ConocoPhillips on Monday announced a broad $6.1 billion capital spending plan for 2019, with most of the funds targeting Lower 48 prospects, including the Permian Basin, Eagle Ford Shale and the emerging Louisiana Austin Chalk.
North American capital expenditures (capex) are also targeting growth in Alaska and Canada’s Montney formation, the Houston-based super independent said.
Overall global output is forecast to be 1,300-1,350 million boe/d in 2019, which at the midpoint would represent year/year growth of 8% for the world’s largest exploration and production (E&P) company.
“The 2019 operating plan follows a successful year in 2018 in which we achieved key strategic and operational goals well ahead of schedule,” CEO Ryan Lance said. “As we head into 2019, we plan to keep capital flat, increase our payout target and deliver high-margin production per-share growth.”
The 2019 capex plan includes:
- Appraisal drilling of the Willow discovery in Alaska;
- Continued multi-well pad appraisal drilling in the Montney;
- Multi-well pilot tests of completion designs in the Eagle Ford and the Permian’s Delaware sub-basin;
- Exploration drilling in the Austin Chalk; and
- New “major” projects in Alaska, Europe and Asia Pacific.
“Production growth in 2019 will come primarily from continued ramp up of unconventional production in the Lower 48 and conventional production increases in Alaska,” the E&P said. Capex is basically flat versus 2018, but that reflects “the roll-off and roll-on of major projects, additional activity associated with Montney success, and the impact of increased scope and a higher working interest in Alaska.”
About $3.1 billion (51%) of next year’s spend is directed to the Lower 48, with 10-11 rigs slated to run in the Eagle Ford, Bakken Shale and Permian Delaware unconventional plays. In the Eagle Ford and Delaware, multi-well completion design pilots are planned that could be applicable to other unconventional plays, including the Austin Chalk.
Alaska capex has been bumped to about $1.2 billion, versus $900 million spent this year, which would include the recently sanctioned Greater Mooses Tooth No. 2 project.
In Canada, ConocoPhillips is planning to spend about $500 million, an increase from $300 million this year, mostly to continue appraisal and development activity in the Montney. Operations are underway to drill a multi-well pad and install processing capacity to appraise the position. The capex increase also includes upgrades for the Surmont oilsands project.
ConocoPhillips expects to end this year with a resource base of 16 billion boe, at less than $40/bbl West Texas Intermediate (WTI) cost of supply.

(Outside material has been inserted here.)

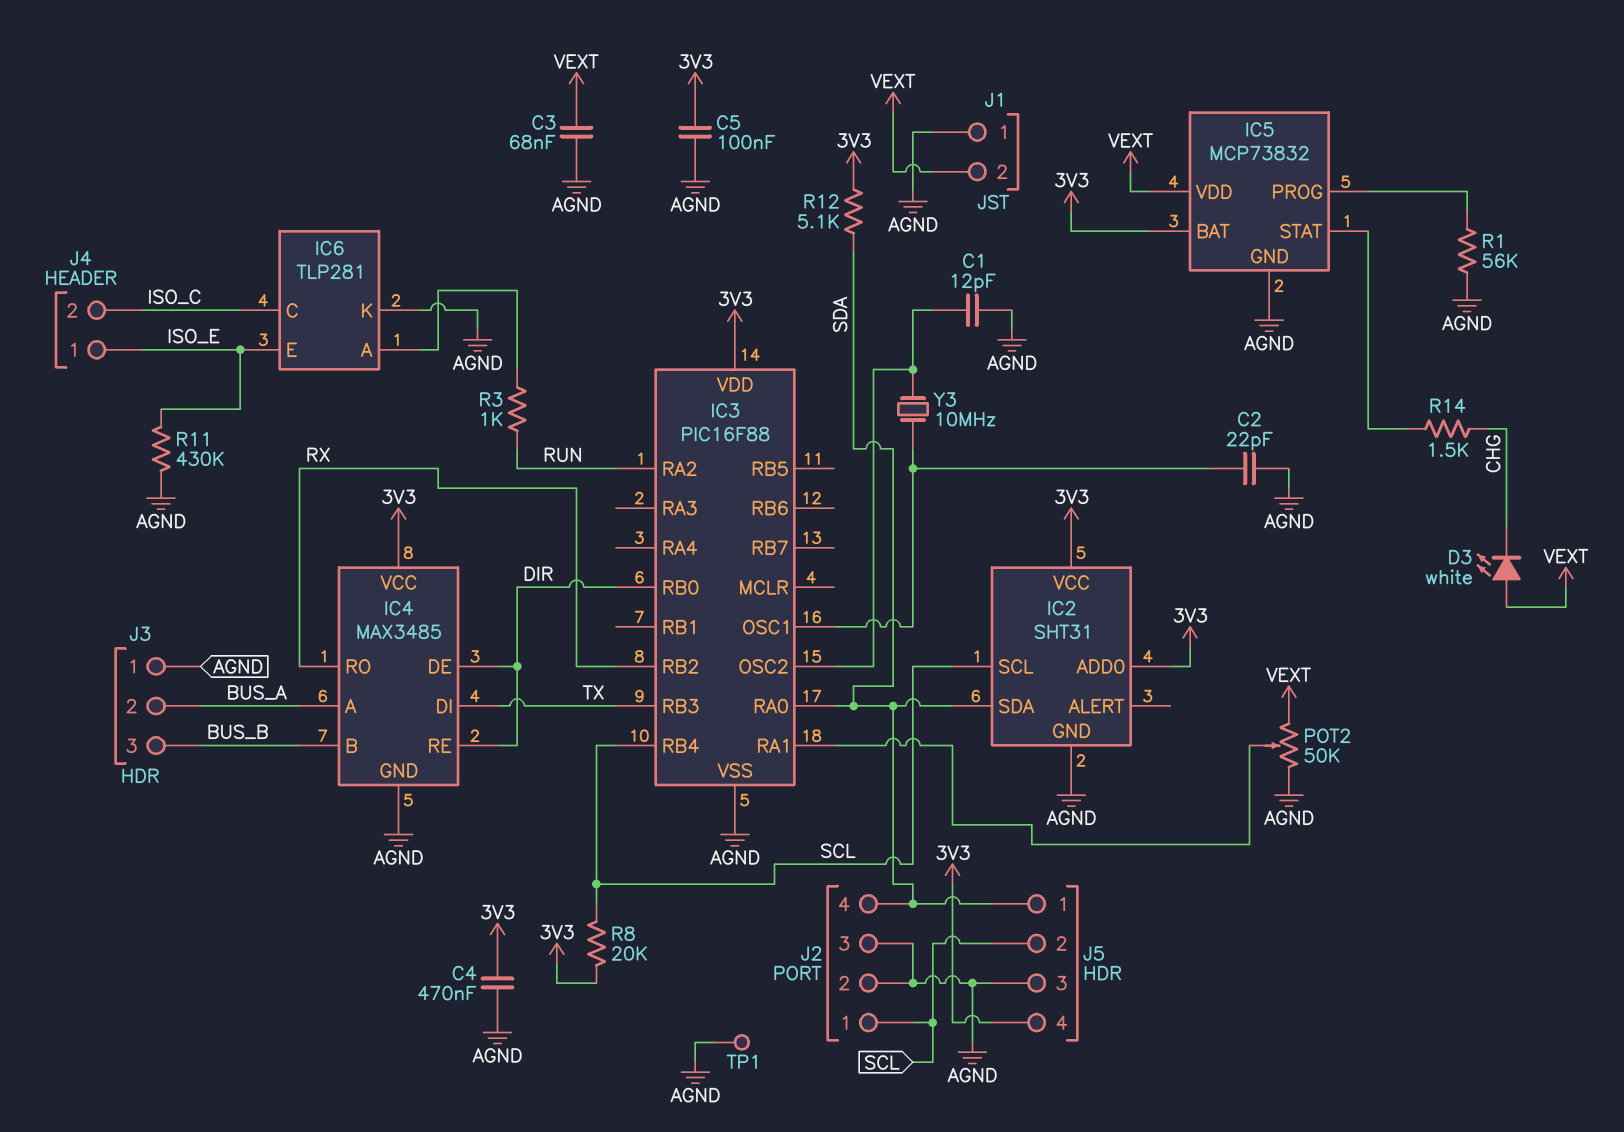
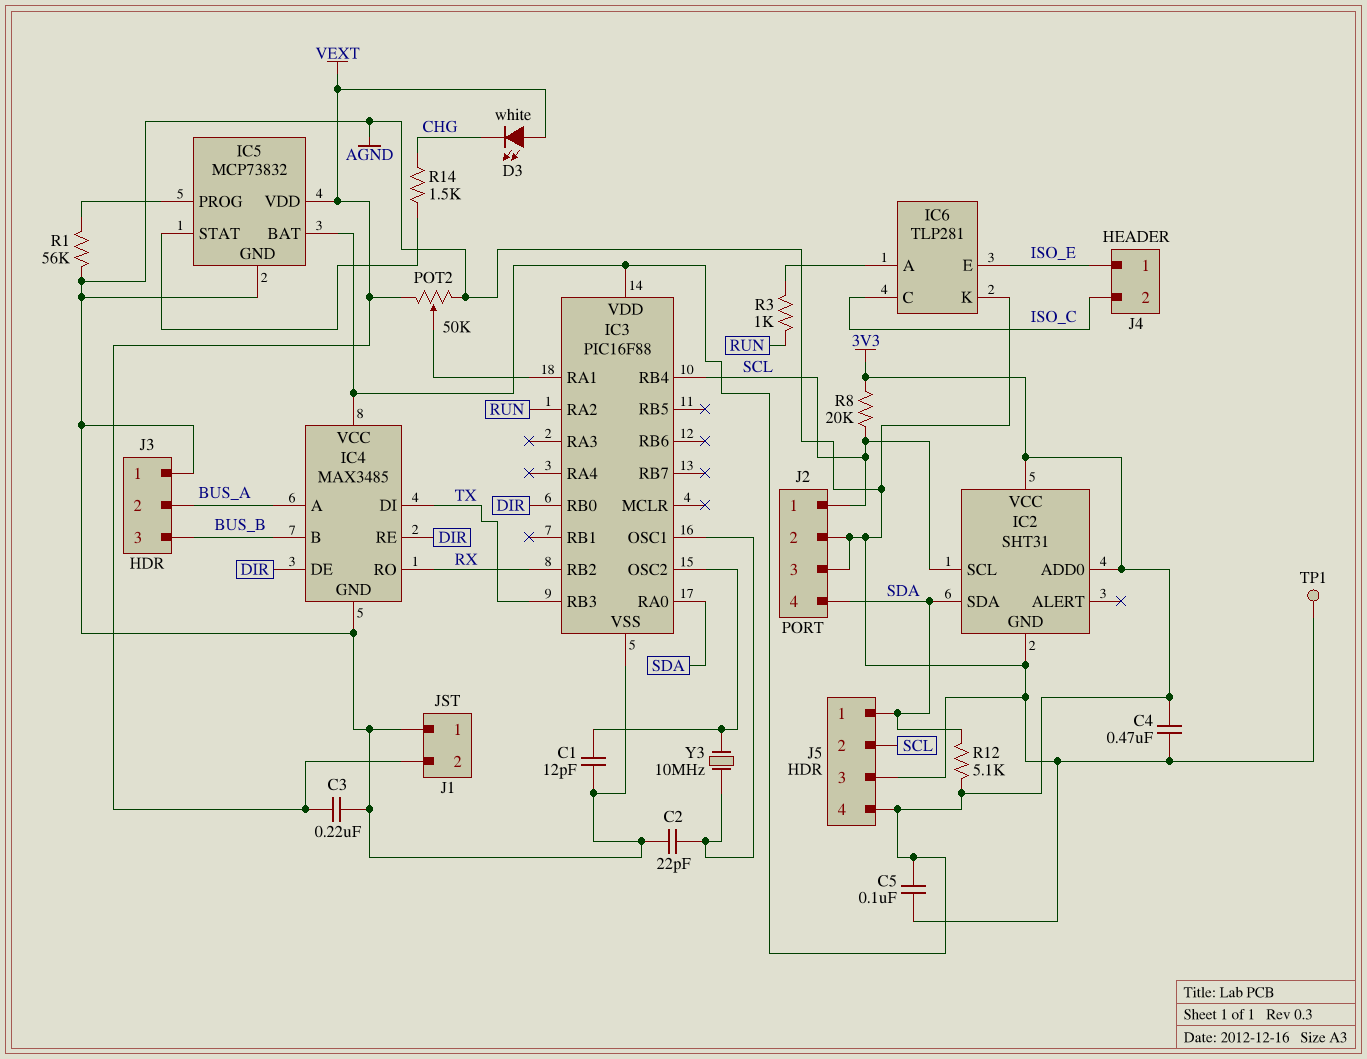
C3: 68nF (AGND, VEXT) -> 220nF (AGND, VEXT)
R11: 430k (AGND, ISO_E) -> none

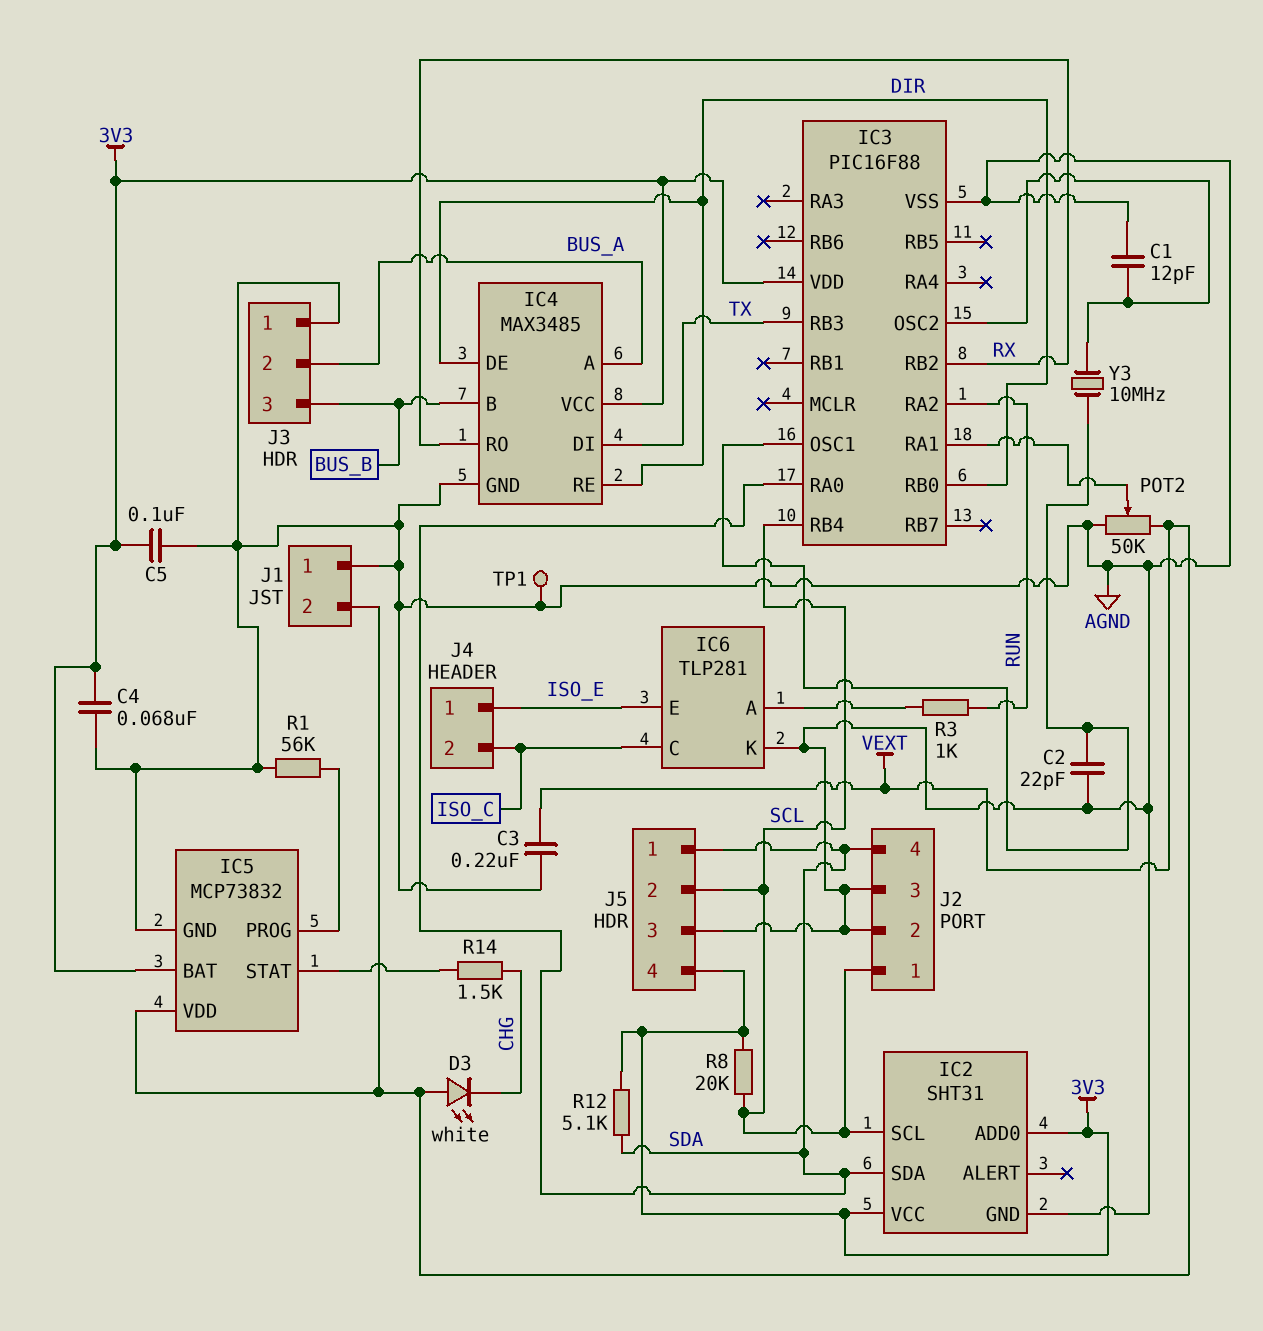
C4: 470nF (3V3, AGND) -> 68nF (3V3, AGND)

“This plan is focused on executing a consistent, balanced capital program that continues delivering predictable performance from our base business, as well as early stage investments in attractive opportunities that can add low cost of supply inventory and drive sustained future returns,” Lance said.
Around $3 billion of share repurchases also are targeted for the coming year, representing a shareholder payout, including dividends, of about 50% of cash from operations if WTI prices average $50/bbl.
“We no longer think of our value proposition as merely disciplined, we view it as the new order,” Lance said. “We are running our business for sustained through-cycle financial returns, which is necessary for attracting investors back to the E&P sector.
“We believe we have designed ConocoPhillips to offer investors both resilience to lower prices and participation in higher prices via an approach that rations capital across a low cost of supply portfolio, competes on per-share versus absolute growth and pays out a significant portion of cash from the business to shareholders.”